22nd February 2019
How do I ask my employer for a settlement agreement?
A settlement agreement is a legally binding contract usually offered by an employer to an employee who is underperforming, or who is no longer a good fit for the job. It can be a simpler way to help an employee leave their job quickly, usually by offering them a fixed sum of money and an agreed reference.
In some cases, however, an employee may feel the need to ask for a settlement agreement themselves. In this article, we explain how this alternative dismissal process may work in your favour, and how to ask for it.
When should I consider asking for a settlement agreement?
Usually, your employer will be the one to offer you a settlement agreement. However, this isn’t to say that you can’t ask for one yourself. If, for example, you feel that you are being executively managed out of your job, you might consider asking for a settlement agreement.
Although in some cases, claiming for constructive dismissal may be possible, working out a settlement agreement with your employer can often make it faster for you to leave the company without missing out on any financial compensation you may be due.
What will my employer do if I ask for a settlement agreement?
If you decide to ask for a settlement agreement, it’s likely that your employer will already be aware of any issues going on.
This usually results in an amicable agreement, whereby the employer is grateful for the opportunity to help you leave the company without needing to worry about a claim being made against them.
However, important to seek legal advice before you ask for a settlement agreement, especially if you are going to leave anyway.
And, if you’re about to hand in your notice (or think you might be dismissed anyway) then it’s vital to remember that you only have ninety days counted from your last working day to claim unfair dismissal against your employer.
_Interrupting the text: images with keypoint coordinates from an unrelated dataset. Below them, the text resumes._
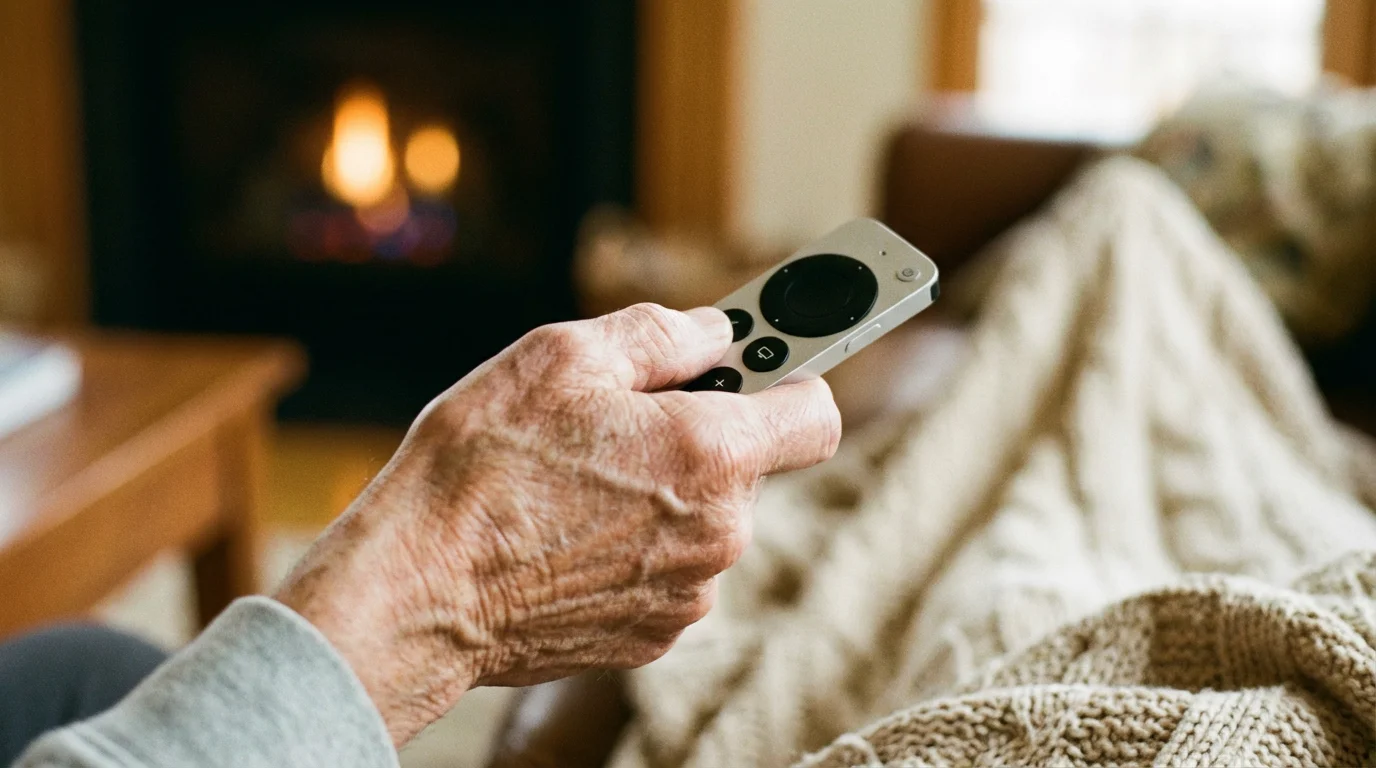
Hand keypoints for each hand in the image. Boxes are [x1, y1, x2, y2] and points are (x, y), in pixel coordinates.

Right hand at [274, 303, 841, 744]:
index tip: (778, 357)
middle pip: (746, 464)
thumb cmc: (482, 465)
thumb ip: (663, 333)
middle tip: (620, 421)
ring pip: (703, 519)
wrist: (418, 591)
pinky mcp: (652, 636)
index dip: (794, 376)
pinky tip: (568, 534)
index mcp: (714, 453)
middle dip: (698, 434)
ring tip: (576, 484)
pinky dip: (635, 548)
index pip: (815, 411)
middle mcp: (720, 533)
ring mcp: (688, 594)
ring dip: (663, 494)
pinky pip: (668, 571)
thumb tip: (718, 330)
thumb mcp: (563, 357)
To avoid your employer delaying the settlement agreement process and not paying you the compensation you’re due, include the date of your last working day in your resignation letter.
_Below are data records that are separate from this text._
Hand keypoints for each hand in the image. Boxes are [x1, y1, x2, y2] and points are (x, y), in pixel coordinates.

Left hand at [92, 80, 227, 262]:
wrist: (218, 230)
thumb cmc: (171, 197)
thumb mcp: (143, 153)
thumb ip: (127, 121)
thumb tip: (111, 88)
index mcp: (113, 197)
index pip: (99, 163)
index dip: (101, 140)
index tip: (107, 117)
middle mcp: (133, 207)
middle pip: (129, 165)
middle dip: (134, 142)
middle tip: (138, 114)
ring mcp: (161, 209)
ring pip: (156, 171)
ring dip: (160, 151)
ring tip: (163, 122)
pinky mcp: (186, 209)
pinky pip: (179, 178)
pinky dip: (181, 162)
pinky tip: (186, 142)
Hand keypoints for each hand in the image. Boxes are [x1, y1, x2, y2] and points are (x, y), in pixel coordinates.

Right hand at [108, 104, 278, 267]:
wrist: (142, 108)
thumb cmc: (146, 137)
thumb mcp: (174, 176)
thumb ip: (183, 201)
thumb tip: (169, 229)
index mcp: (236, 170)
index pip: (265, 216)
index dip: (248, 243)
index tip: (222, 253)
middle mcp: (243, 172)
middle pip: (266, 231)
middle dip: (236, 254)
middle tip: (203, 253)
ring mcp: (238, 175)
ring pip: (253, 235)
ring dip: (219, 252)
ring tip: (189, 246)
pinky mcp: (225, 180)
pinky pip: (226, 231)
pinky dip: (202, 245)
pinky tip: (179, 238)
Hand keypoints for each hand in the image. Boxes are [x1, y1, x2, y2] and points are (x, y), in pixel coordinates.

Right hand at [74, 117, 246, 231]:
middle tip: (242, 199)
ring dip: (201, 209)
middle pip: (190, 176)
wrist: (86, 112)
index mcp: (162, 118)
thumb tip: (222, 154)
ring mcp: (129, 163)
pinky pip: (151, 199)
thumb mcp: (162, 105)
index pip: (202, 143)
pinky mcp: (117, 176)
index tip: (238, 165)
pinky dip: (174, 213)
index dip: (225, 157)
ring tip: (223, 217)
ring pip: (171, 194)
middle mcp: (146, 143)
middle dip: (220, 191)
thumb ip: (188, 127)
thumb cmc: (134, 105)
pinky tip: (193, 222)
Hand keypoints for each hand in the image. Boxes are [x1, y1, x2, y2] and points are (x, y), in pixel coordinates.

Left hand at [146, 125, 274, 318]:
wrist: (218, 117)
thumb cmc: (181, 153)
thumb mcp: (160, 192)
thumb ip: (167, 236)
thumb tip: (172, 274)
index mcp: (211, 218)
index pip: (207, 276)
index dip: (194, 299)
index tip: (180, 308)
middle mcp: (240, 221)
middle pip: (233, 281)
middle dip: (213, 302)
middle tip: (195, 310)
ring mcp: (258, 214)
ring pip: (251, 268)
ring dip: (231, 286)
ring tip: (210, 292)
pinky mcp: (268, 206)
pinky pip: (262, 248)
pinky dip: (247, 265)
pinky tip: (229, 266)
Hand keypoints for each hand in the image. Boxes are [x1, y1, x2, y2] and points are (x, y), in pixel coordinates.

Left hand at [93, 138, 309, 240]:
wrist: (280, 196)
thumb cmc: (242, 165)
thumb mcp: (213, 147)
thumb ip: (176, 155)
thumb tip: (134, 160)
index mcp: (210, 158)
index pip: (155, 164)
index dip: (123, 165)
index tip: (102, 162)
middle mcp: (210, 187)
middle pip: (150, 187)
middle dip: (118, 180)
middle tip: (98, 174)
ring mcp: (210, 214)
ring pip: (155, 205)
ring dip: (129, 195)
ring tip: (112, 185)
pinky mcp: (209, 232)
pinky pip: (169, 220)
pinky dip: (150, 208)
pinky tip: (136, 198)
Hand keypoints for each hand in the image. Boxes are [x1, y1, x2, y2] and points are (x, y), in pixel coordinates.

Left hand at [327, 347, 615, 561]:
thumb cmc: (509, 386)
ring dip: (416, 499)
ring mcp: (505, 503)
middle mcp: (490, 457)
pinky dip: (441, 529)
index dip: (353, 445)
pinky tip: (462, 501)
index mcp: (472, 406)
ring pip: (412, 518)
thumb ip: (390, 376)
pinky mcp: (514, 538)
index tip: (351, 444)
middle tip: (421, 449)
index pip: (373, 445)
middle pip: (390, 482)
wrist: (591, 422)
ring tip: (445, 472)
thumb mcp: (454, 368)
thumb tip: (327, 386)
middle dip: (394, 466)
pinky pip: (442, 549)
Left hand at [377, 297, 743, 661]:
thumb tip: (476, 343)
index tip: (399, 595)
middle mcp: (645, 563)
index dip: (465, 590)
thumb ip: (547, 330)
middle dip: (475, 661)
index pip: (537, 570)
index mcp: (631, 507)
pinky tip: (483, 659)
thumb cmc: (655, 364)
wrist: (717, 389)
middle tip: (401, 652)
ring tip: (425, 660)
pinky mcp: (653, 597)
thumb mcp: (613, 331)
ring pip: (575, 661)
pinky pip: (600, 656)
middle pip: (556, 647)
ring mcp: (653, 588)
What exactly is included in a settlement agreement?
Most settlement agreements include:
- A fixed payment (either as a lump sum, or as salary and pension contributions over a number of months)
- An agreed reference
- The option to tell your colleagues why you’re leaving the company
How could my employer benefit from a settlement agreement?
If you’re having trouble coming up with a convincing case for a settlement agreement, it may be wise to focus on the benefits it can bring your employer.
A settlement agreement can include a number of clauses which, although they may impose restrictions on you, will benefit your employer. Confidentiality clauses are common – these stop you from speaking negatively about your employer, both to colleagues and elsewhere.
A restrictive covenant may also be agreed upon. This clause prevents you from working for a direct competitor for an agreed length of time.
How can I benefit from a settlement agreement?
Negotiating a settlement agreement will allow you to bring up past contributions to the business, personal circumstances, and any other areas of your life that have been affected/will be affected due to your time at the company.
At a tribunal claim, this would not be possible. Tribunal claims – even if won – can be limiting in terms of compensation.
With a settlement agreement, you may be able to negotiate keeping benefits like a company car or mobile phone, which under normal circumstances you would be expected to return to your employer.
Lastly, it’s important to remember that should you choose to enter into a settlement agreement, your employer will usually pay your legal costs. This is primarily to ensure that the legal advice you have sought is unbiased, but also protects your employer against any future claims made by you.